Starblade was met with critical acclaim upon release, being praised for its cinematic presentation and impressive 3D graphics. Sinclair User gave it the "Best Use of 3D Technology" award, alongside Atari Games' Steel Talons and MicroProse's B.O.T.T.S, praising its technological accomplishments and "finger down-the-throat" gameplay. Computer and Video Games called it a "truly exhilarating experience", highly praising its cinematic atmosphere and 3D graphics. They also praised the game's vibrating seat and cabinet design, but criticized the absence of an option to manually control the ship, as well as the game's short length. In 1998, Japanese publication Gamest named it one of the greatest arcade games of all time, praising its revolutionary 3D graphics and presentation. In 1995, Flux magazine rated the game 96th on their list of the "Top 100 Video Games" Cashbox claimed that the game would take its players "on an exciting journey into space where you become totally absorbed in a challenging battle against enemy starships." They were enamored by its 3D graphics and large arcade cabinet. Retro Gamer called the game a "graceful space ballet", praising its impressive technological capabilities and rail shooter gameplay. Starblade has been recognized as important and influential, serving as inspiration for games such as Star Fox, Panzer Dragoon, and Rez.

===Ports===
Home releases were less well-received, many criticizing its slow pace and short length. Reviewing the Sega CD version, GamePro praised the game's graphics and sound effects, and remarked that the highly simplistic gameplay would be unappealing and dull to experienced gamers but enjoyable and challenging to younger players. A similar response was echoed by Famitsu, who praised the game's graphics and faithfulness to the arcade original but criticized its low replay value and lack of extra features. GamePro praised the graphics and sound effects of the 3DO version, particularly the ability to choose between polygon graphics and texture-enhanced graphics, but criticized that elements such as the absence of power-ups and the slow movement of the aiming cursor make the game frustratingly difficult.

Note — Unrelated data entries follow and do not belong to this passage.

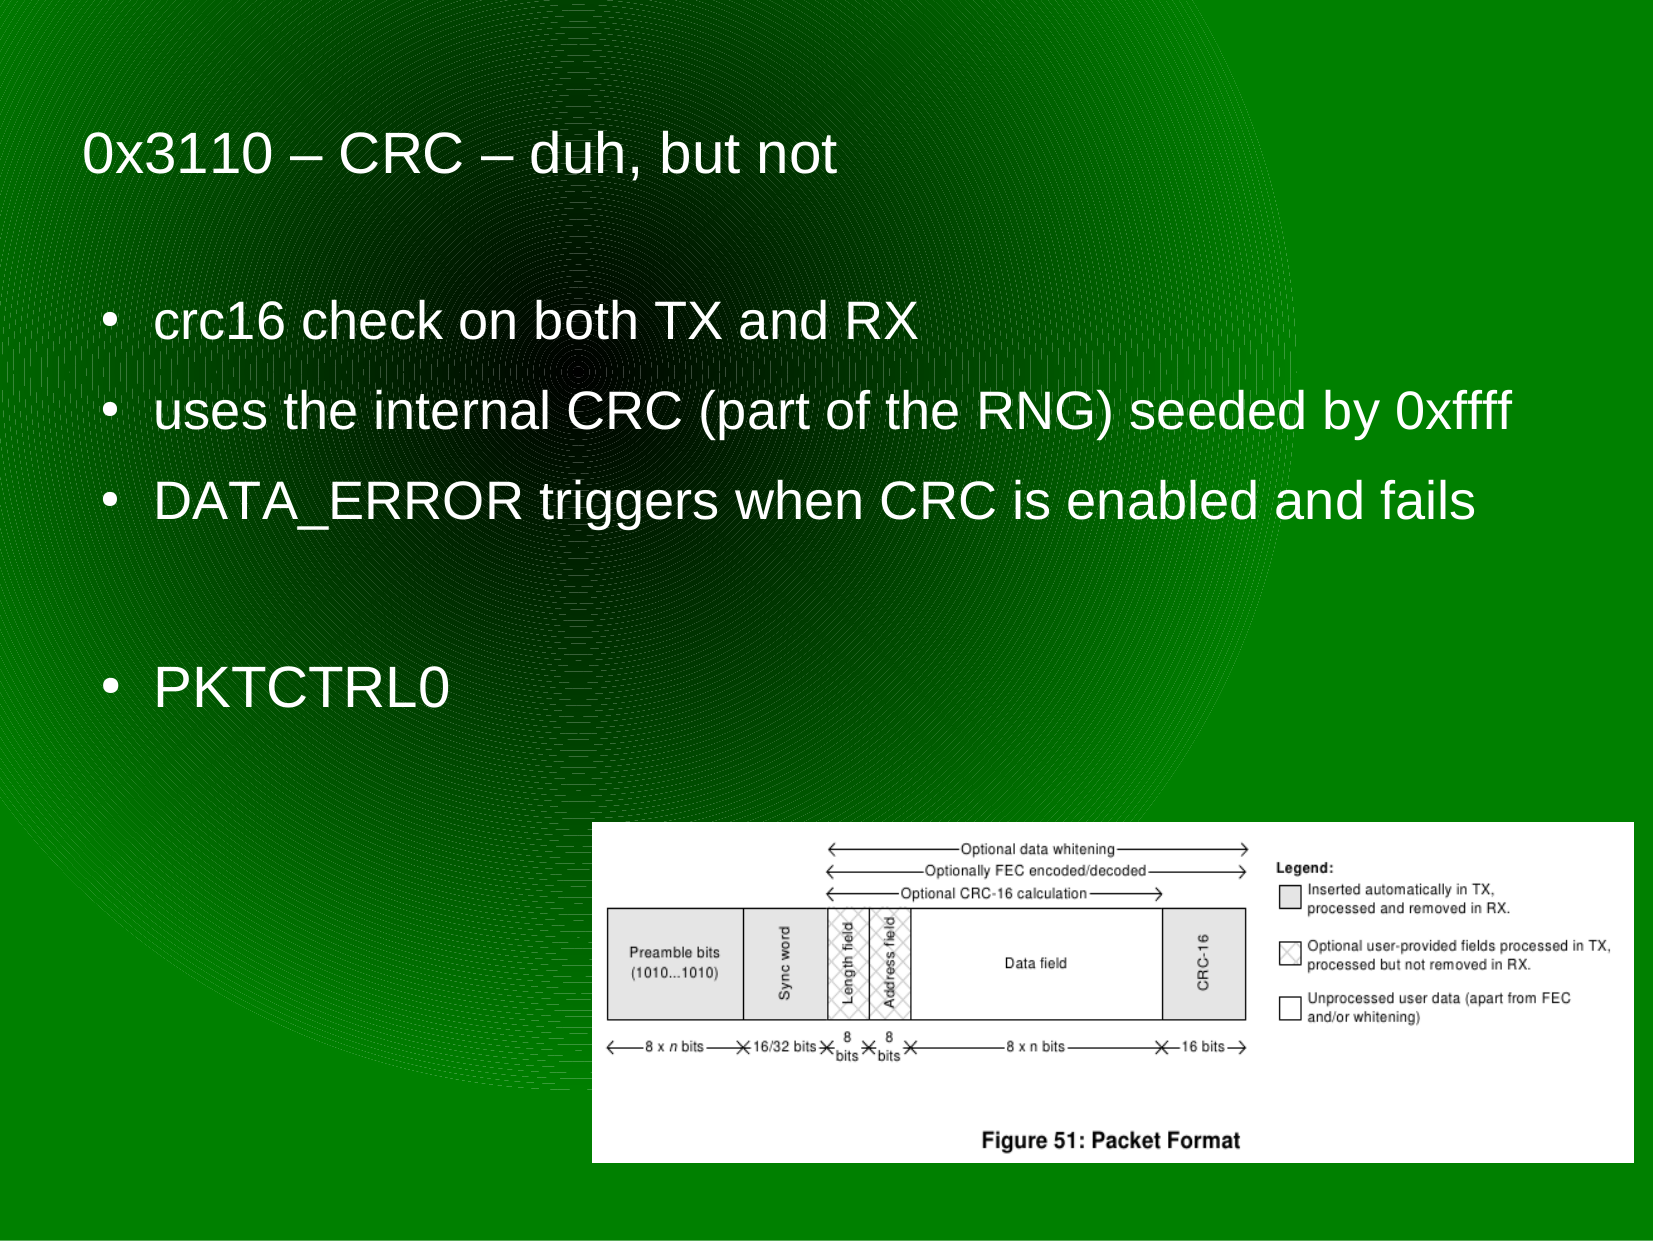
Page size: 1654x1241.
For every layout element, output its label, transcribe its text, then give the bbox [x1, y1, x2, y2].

title 0x3110 – CRC – duh, but not [82, 49, 1571, 257]
list crc16 check on both TX and RX uses the internal CRC (part of the RNG) seeded by 0xffff DATA_ERROR triggers when CRC is enabled and fails PKTCTRL0 [82, 290, 1571, 1109]
picture [592, 822, 1634, 1163]
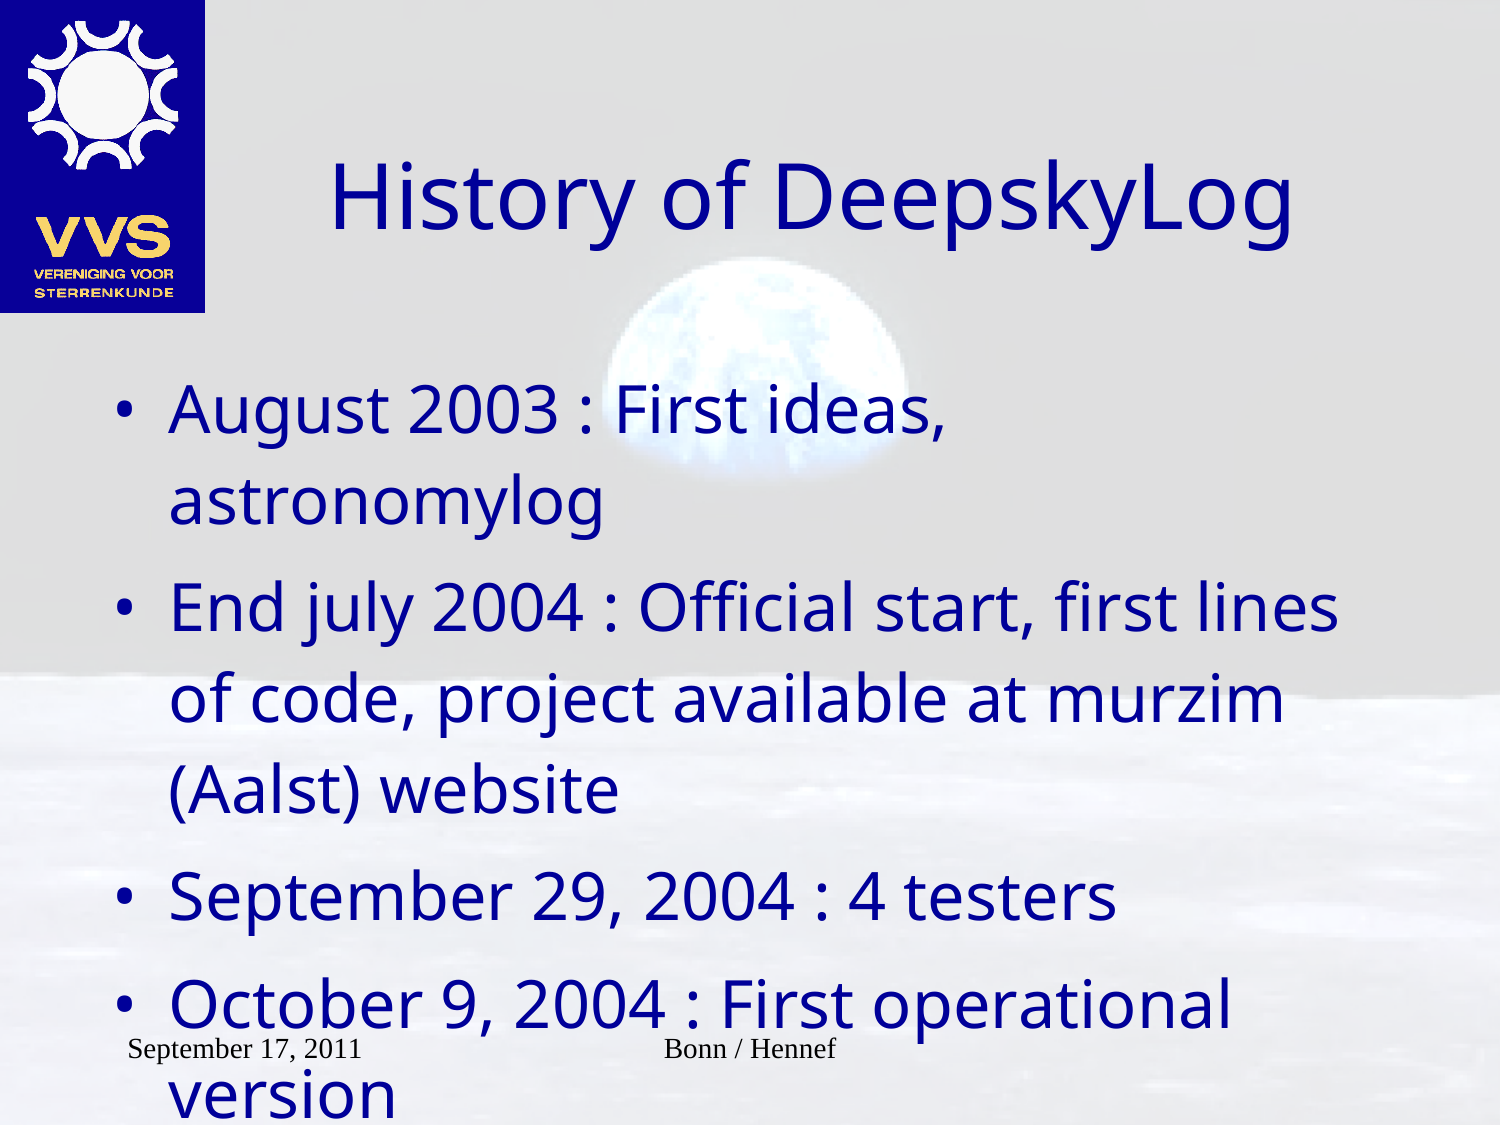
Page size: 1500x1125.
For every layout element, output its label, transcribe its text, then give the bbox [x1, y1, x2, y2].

list August 2003 : First ideas, astronomylog End july 2004 : Official start, first lines of code, project available at murzim (Aalst) website September 29, 2004 : 4 testers October 9, 2004 : First operational version [112, 362, 1388, 986]
title History of DeepskyLog [237, 76, 1388, 312]
picture [0, 0, 205, 313]
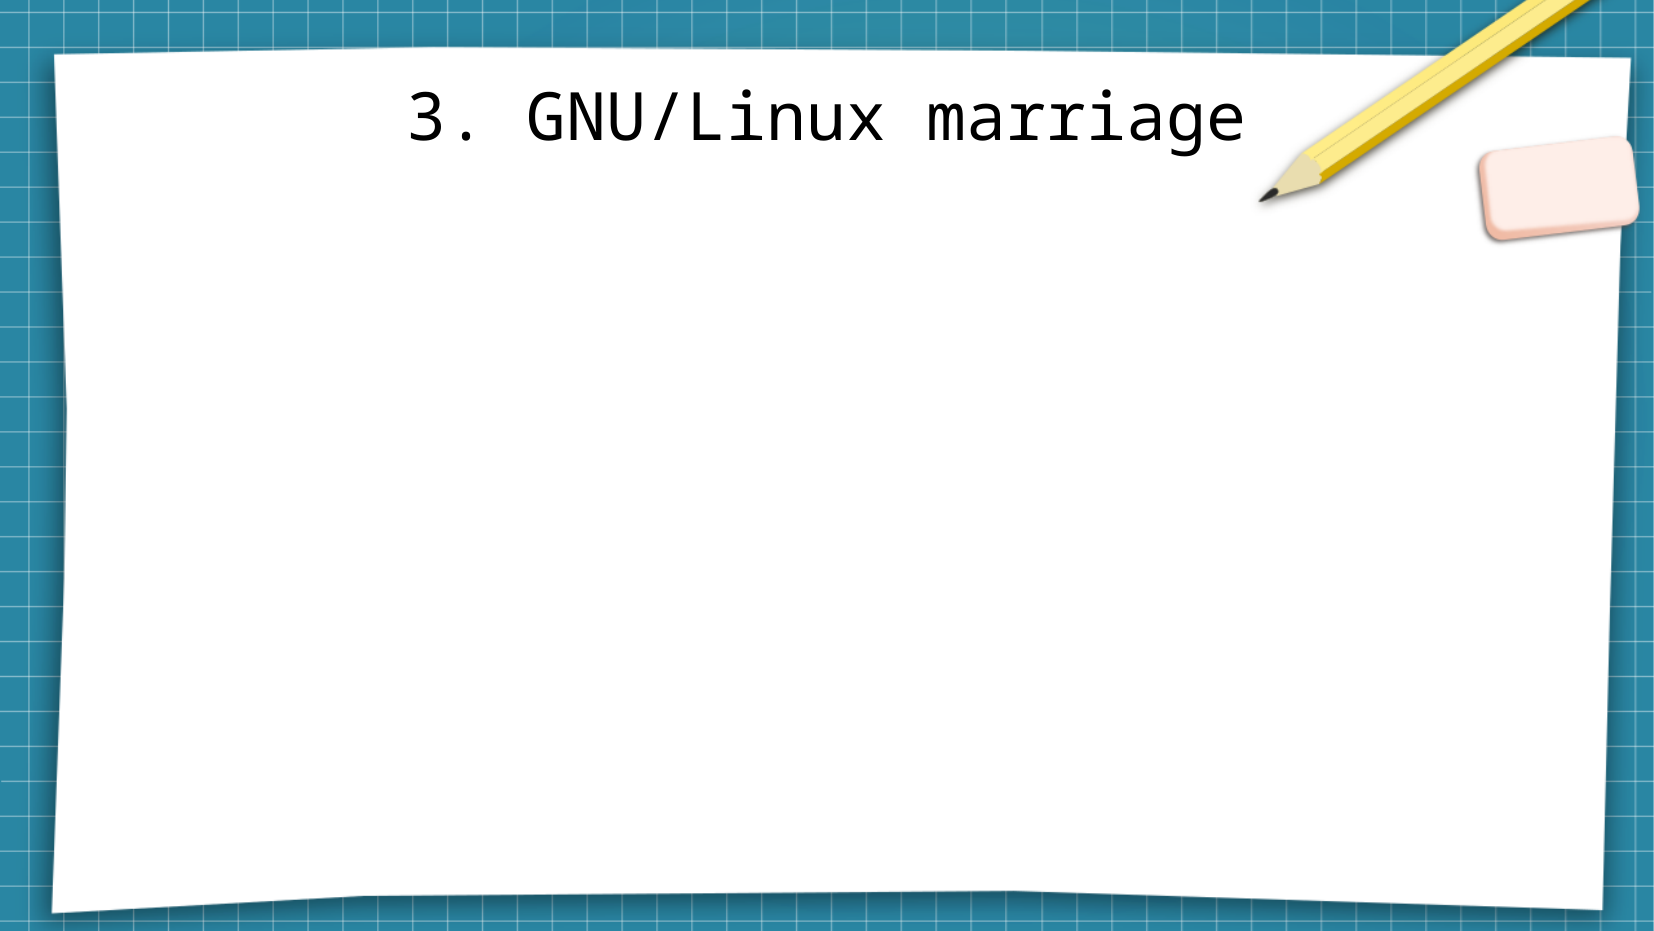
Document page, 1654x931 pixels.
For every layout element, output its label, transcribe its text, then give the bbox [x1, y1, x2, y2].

title 3. GNU/Linux marriage [82, 37, 1571, 193]
picture [0, 0, 1654, 931]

A reviewer for Next Generation disliked the game's short length and lack of content, saying that "as it is, there's just not enough there." In their review of Starblade Alpha, Maximum commented that the original arcade version had exceptionally pleasing graphics but very limited on-rails gameplay, and that the conversion's lack of extra features and slow-paced gameplay made it a hard sell. GamePros brief review criticized that it was unchanged from the year-old 3DO version, unfavorably comparing it to Panzer Dragoon II on the Sega Saturn.

==Cancelled sequel==

A sequel game, Starblade: Operation Blue Planet, was being produced for the Namco System 246 arcade hardware in 2001. It was being produced for a new arcade cabinet named the "Over Reality Booster System" (O.R.B.S.), which featured a vibrating seat, dome-shaped screen, and air blowers that reacted with the game. The game was presented at the 2001 Amusement Operator's Union (AOU) tradeshow hosted in Osaka, Japan, having a 75-minute wait time to play it. Despite its favorable reception, the game was quietly cancelled alongside the O.R.B.S. cabinet, with high production costs being attributed to its cancellation. In a 2015 interview with Kazushi Imoto, lead producer for Bandai Namco's Star Wars Battle Pod, he noted that Starblade: Operation Blue Planet and other similar cancelled projects could see a potential release if there is enough fan demand.